EGGPLANTS
With all the varieties of summer eggplant, it’s hard not to take advantage. The most common is globe eggplant, with deep purple skin and creamy colored flesh. White eggplants, graffiti eggplants, and skinny Japanese eggplants are also summer crops. A good eggplant will be solid, heavy, and firm with no wrinkles, blemishes or indentations.
Prepping eggplant takes some work- but it’s well worth it to whip up fresh tasting eggplant Parmesan or babaganoush in February!
To freeze:
Slice off stem end. Cut into 1/2″ thick rounds, and arrange oil a foil lined baking sheet. Brush with olive oil and grill or broil until browned, flip and repeat. Freeze slices on sheet trays and transfer to zip top bags when frozen.

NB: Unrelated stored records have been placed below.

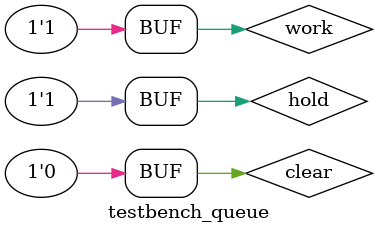
<source format=v>
`timescale 1ns / 1ps

module testbench_queue( );
reg work;
reg clear;
reg hold;
wire clk;
wire [7:0] data;
wire [9:0] address;
wire data_ena;
wire is_full;
    queue #(.queue_size(5),.data_size(8)) Q_ue(
        .work(work),
        .clear(clear),
        .hold(hold),
        .clk(clk),
        .data(data),
        .address(address),
        .data_ena(data_ena),
        .is_full(is_full)
     );
    img_x img(
        .clkb(clk),    // input wire clkb
        .enb(data_ena),      // input wire enb
        .addrb(address),  // input wire [9 : 0] addrb
        .doutb(data)  // output wire [7 : 0] doutb
    );

clock_gen Clock_gen(clk); 

initial begin
    work =1'b0;
    clear = 1'b0;
    #250;
    work =1'b1;
    #500;
    //work = 1'b0;
    #200;
    hold = 1'b1;
    #50;
    
end
endmodule

</source>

To freeze eggplant pulp, wrap whole eggplants in heavy duty aluminum foil. Prick with a sharp knife. Grill until soft and collapsed. When cool, unwrap and scoop out flesh. Pack into Tupperware containers and freeze.
FAVORITE USES
Add to cooked grains, toss with lemon and veggies for salad, babaganoush (eggplant and tahini dip), eggplant Parmesan
RECIPE IDEA
Fresh and Fast Eggplant Parmesan
There’s no mess of breadcrumbs, bubbling oil and messy dishes for this eggplant parm recipe. The eggplant is broiled to retain its fresh flavor. Homemade tomato sauce can be used instead of canned tomatoes.
- 1 eggplant, sliced and broiled (not necessary to defrost)
- 8 oz shredded mozzarella cheese
- 8 oz ricotta cheese
- 28oz can crushed tomatoes
- 2 tsp dried oregano
- Handful fresh basil leaves, chopped
- Salt and black pepper to taste
Open can of crushed tomatoes, and stir in oregano, basil, salt, pepper.
In a greased baking dish, starting with sauce, layer eggplant, dollops of ricotta, sauce, and mozzarella cheese. End with mozzarella cheese.
Cover and bake for about 30 minutes at 350 until cheese is bubbly and sauce is thickened.
Melissa’s Nutritional Tidbit: This is a brilliant idea.You can truly have deliciously ripe summer produce all year long with a bit of time and effort on your part. In America, you can buy all kinds of produce all year long, but your wallet may suffer. Take advantage of the cheaper prices and succulent produce in the summer, so that you can enjoy in the fall/winter too!. Freezing produce retains its nutrition, so don’t be afraid that not eating them fresh will take away its healthy goodness!